Skip to content

Data comments, documentation improvements, and bug fixes

Compare
Choose a tag to compare
@johnkerl johnkerl released this 06 Jan 22:51

Features:

  • Comment strings in data files: mlr --skip-comments allows you to filter out input lines starting with #, for all file formats. Likewise, mlr --skip-comments-with X lets you specify the comment-string X. Comments are only supported at start of data line. mlr --pass-comments and mlr --pass-comments-with X allow you to forward comments to program output as they are read.

  • The count-similar verb lets you compute cluster sizes by cluster labels.

  • While Miller DSL arithmetic gracefully overflows from 64-integer to double-precision float (see also here), there are now the integer-preserving arithmetic operators .+ .- .* ./ .// for those times when you want integer overflow.

  • There is a new bitcount function: for example, echo x=0xf0000206 | mlr put '$y=bitcount($x)' produces x=0xf0000206,y=7.

  • Issue 158: mlr -T is an alias for --nidx --fs tab, and mlr -t is an alias for mlr --tsvlite.

  • The mathematical constants π and e have been renamed from PI and E to M_PI and M_E, respectively. (It's annoying to get a syntax error when you try to define a variable named E in the DSL, when A through D work just fine.) This is a backward incompatibility, but not enough of us to justify calling this release Miller 6.0.0.

Documentation:

  • As noted here, while Miller has its own DSL there will always be things better expressible in a general-purpose language.
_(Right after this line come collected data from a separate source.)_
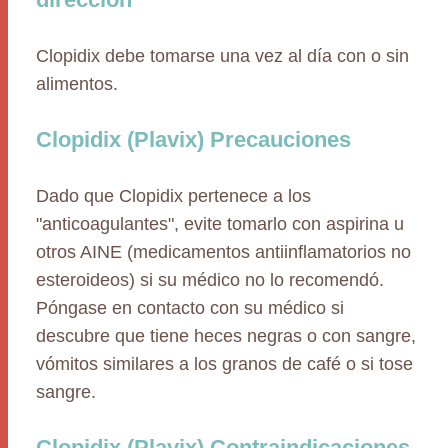
Clopidix debe tomarse una vez al día con o sin
alimentos.
Clopidix (Plavix) Precauciones
Dado que Clopidix pertenece a los
"anticoagulantes", evite tomarlo con aspirina u
otros AINE (medicamentos antiinflamatorios no
esteroideos) si su médico no lo recomendó.
Póngase en contacto con su médico si
descubre que tiene heces negras o con sangre,
vómitos similares a los granos de café o si tose
sangre.
Clopidix (Plavix) Contraindicaciones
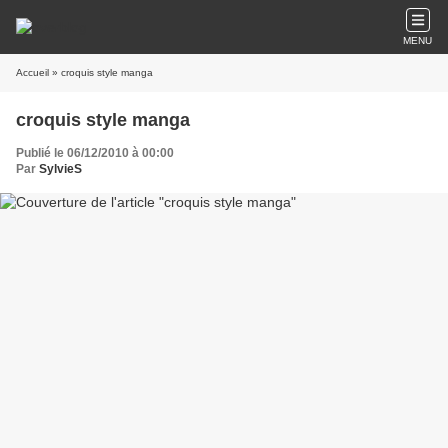
MENU
Accueil
» croquis style manga
croquis style manga
Publié le 06/12/2010 à 00:00
Par
SylvieS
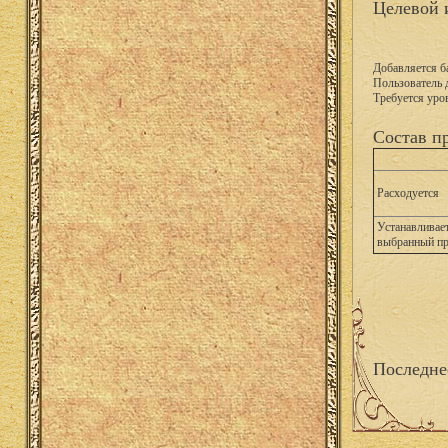
Целевой 
Добавляется б
Пользователь 
Требуется уро
Состав п
Расходуется
Устанавливает
выбранный п
Последне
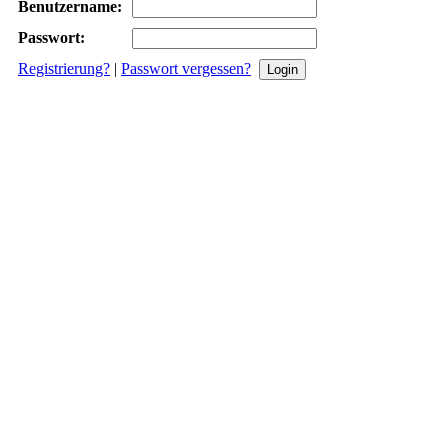
Benutzername:
Passwort:
Registrierung?
|
Passwort vergessen?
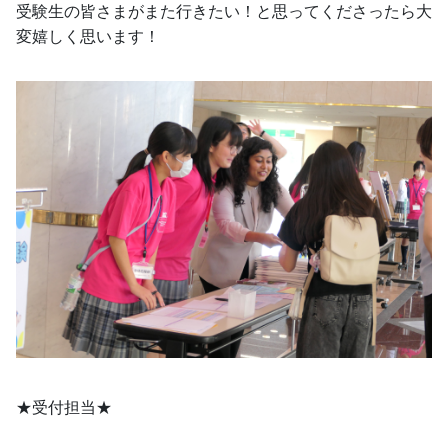
受験生の皆さまがまた行きたい！と思ってくださったら大
変嬉しく思います！
★受付担当★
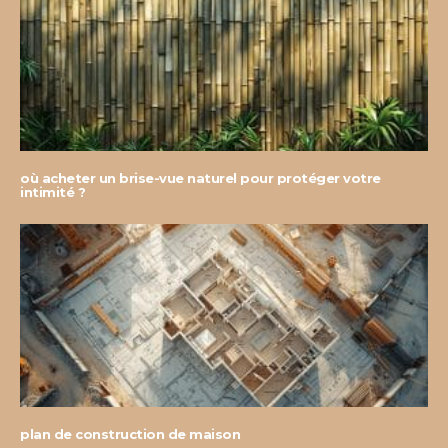
où acheter un brise-vue naturel pour protéger votre
intimité ?
plan de construction de maison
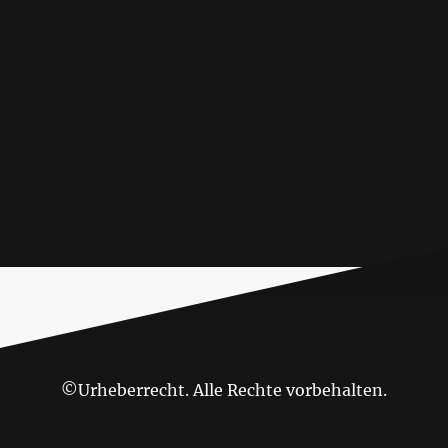
©Urheberrecht. Alle Rechte vorbehalten.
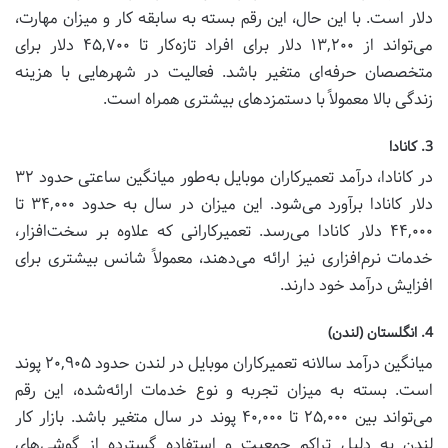
دلار است. با این حال، این رقم بسته به سابقه کار و میزان مهارت،
می‌تواند از ۱۳,۲۰۰ دلار برای افراد تازه‌کار تا ۴۵,۷۰۰ دلار برای
متخصصان حرفه‌ای متغیر باشد. فعالیت در شهرهایی با هزینه
زندگی بالا معمولاً با دستمزدهای بیشتری همراه است.
3. کانادا
در کانادا، درآمد تعمیرکاران موبایل به‌طور میانگین ساعتی حدود ۳۲
دلار کانادا برآورد می‌شود. این میزان در سال به حدود ۳۴,۰۰۰ تا
۴۴,۰۰۰ دلار کانادا می‌رسد. تعمیرکارانی که علاوه بر سخت‌افزار،
خدمات نرم‌افزاری نیز ارائه می‌دهند، معمولاً شانس بیشتری برای
افزایش درآمد خود دارند.
4. انگلستان (لندن)
میانگین درآمد سالانه تعمیرکاران موبایل در لندن حدود ۲۰,۹۰۵ پوند
است. بسته به میزان تجربه و نوع خدمات ارائه‌شده، این رقم
می‌تواند بین ۲۵,۰۰۰ تا ۴۰,۰۰۰ پوند در سال متغیر باشد. بازار کار
لندن به دلیل تراکم جمعیت و استفاده گسترده از گوشی‌های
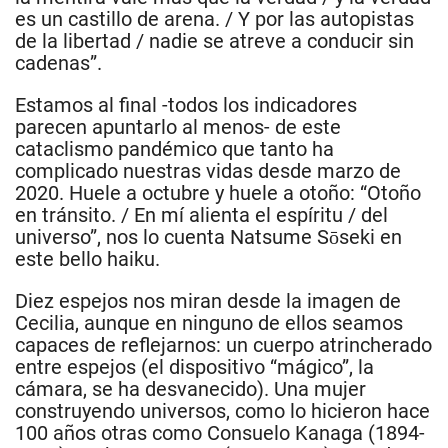
es un castillo de arena. / Y por las autopistas
de la libertad / nadie se atreve a conducir sin
cadenas”.
Estamos al final -todos los indicadores
parecen apuntarlo al menos- de este
cataclismo pandémico que tanto ha
complicado nuestras vidas desde marzo de
2020. Huele a octubre y huele a otoño: “Otoño
en tránsito. / En mí alienta el espíritu / del
universo”, nos lo cuenta Natsume Sōseki en
este bello haiku.
Diez espejos nos miran desde la imagen de
Cecilia, aunque en ninguno de ellos seamos
capaces de reflejarnos: un cuerpo atrincherado
entre espejos (el dispositivo “mágico”, la
cámara, se ha desvanecido). Una mujer
construyendo universos, como lo hicieron hace
100 años otras como Consuelo Kanaga (1894-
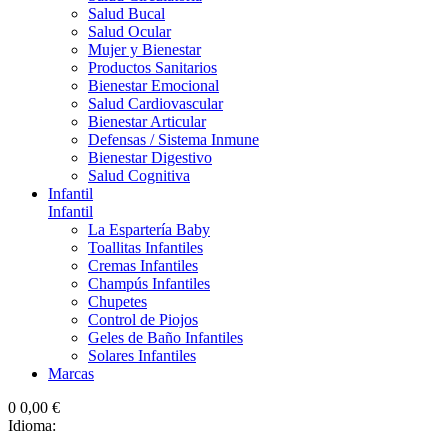
Salud Bucal
Salud Ocular
Mujer y Bienestar
Productos Sanitarios
Bienestar Emocional
Salud Cardiovascular
Bienestar Articular
Defensas / Sistema Inmune
Bienestar Digestivo
Salud Cognitiva
Infantil
Infantil
La Espartería Baby
Toallitas Infantiles
Cremas Infantiles
Champús Infantiles
Chupetes
Control de Piojos
Geles de Baño Infantiles
Solares Infantiles
Marcas
0
0,00 €
Idioma:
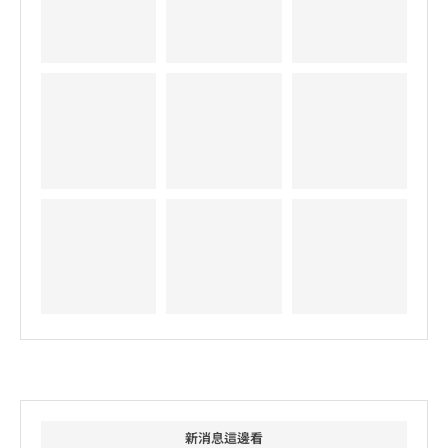
新消息這邊看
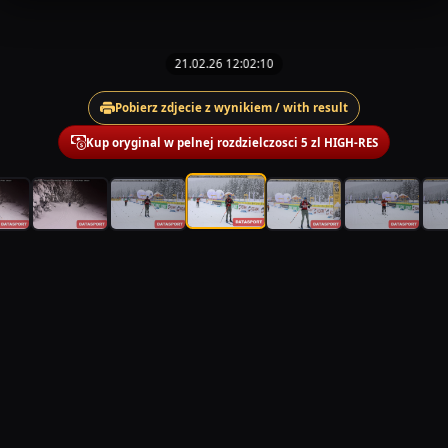
21.02.26 12:02:10
Pobierz zdjecie z wynikiem / with result
Kup oryginal w pelnej rozdzielczosci 5 zl HIGH-RES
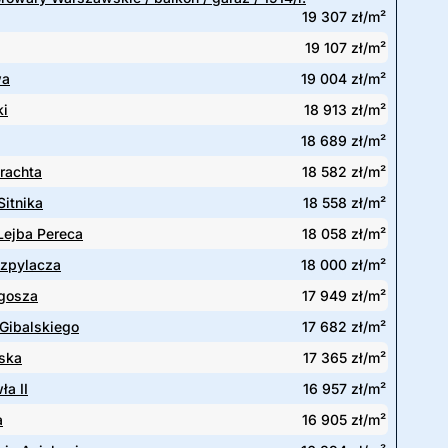
19 307 zł/m²
19 107 zł/m²
wa
19 004 zł/m²
ki
18 913 zł/m²
18 689 zł/m²
rachta
18 582 zł/m²
Sitnika
18 558 zł/m²
Lejba Pereca
18 058 zł/m²
ozpylacza
18 000 zł/m²
gosza
17 949 zł/m²
Gibalskiego
17 682 zł/m²
ska
17 365 zł/m²
ła II
16 957 zł/m²
a
16 905 zł/m²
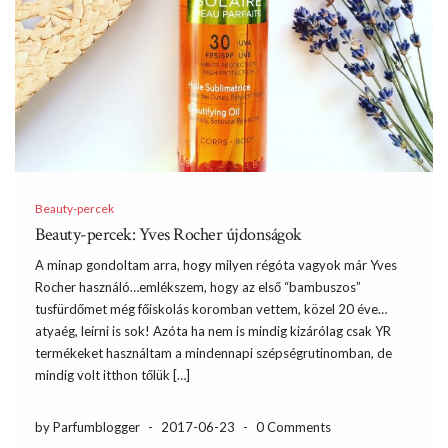
Beauty-percek
Beauty-percek: Yves Rocher újdonságok
A minap gondoltam arra, hogy milyen régóta vagyok már Yves
Rocher használó…emlékszem, hogy az első “bambuszos”
tusfürdőmet még főiskolás koromban vettem, közel 20 éve…
atyaég, leírni is sok! Azóta ha nem is mindig kizárólag csak YR
termékeket használtam a mindennapi szépségrutinomban, de
mindig volt itthon tőlük […]
by Parfumblogger
-
2017-06-23
-
0 Comments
The new page Sharing data with other languages shows how to seamlessly share data back and forth between Miller, Ruby, and Python. SQL-input examples and SQL-output examples contain detailed information the interplay between Miller and SQL.

  • Issue 150 raised a question about suppressing numeric conversion. This resulted in a new FAQ entry How do I suppress numeric conversion?, as well as the longer-term follow-on issue 151 which will make numeric conversion happen on a just-in-time basis.

  • To my surprise, csvlite format options weren’t listed in mlr --help or the manpage. This has been fixed.

  • Documentation for auxiliary commands has been expanded, including within the manpage.

Bugfixes:

  • Issue 159 fixes regex-match of literal dot.

  • Issue 160 fixes out-of-memory cases for huge files. This is an old bug, as old as Miller, and is due to inadequate testing of huge-file cases. The problem is simple: Miller prefers memory-mapped I/O (using mmap) over stdio since mmap is fractionally faster. Yet as any processing (even mlr cat) steps through an input file, more and more pages are faulted in -- and, unfortunately, previous pages are not paged out once memory pressure increases. (This despite gallant attempts with madvise.) Once all processing is done, the memory is released; there is no leak per se. But the Miller process can crash before the entire file is read. The solution is equally simple: to prefer stdio over mmap for files over 4GB in size. (This 4GB threshold is tunable via the --mmap-below flag as described in the manpage.)

  • Issue 161 fixes a CSV-parse error (with error message "unwrapped double quote at line 0") when a CSV file starts with the UTF-8 byte-order-mark ("BOM") sequence 0xef 0xbb 0xbf and the header line has double-quoted fields. (Release 5.2.0 introduced handling for UTF-8 BOMs, but missed the case of double-quoted header line.)

  • Issue 162 fixes a corner case doing multi-emit of aggregate variables when the first variable name is a typo.

  • The Miller JSON parser used to error with Unable to parse JSON data: Line 1 column 0: Unexpected 0x00 when seeking value on empty input, or input with trailing whitespace; this has been fixed.

There is no prebuilt Windows executable for this release; my apologies.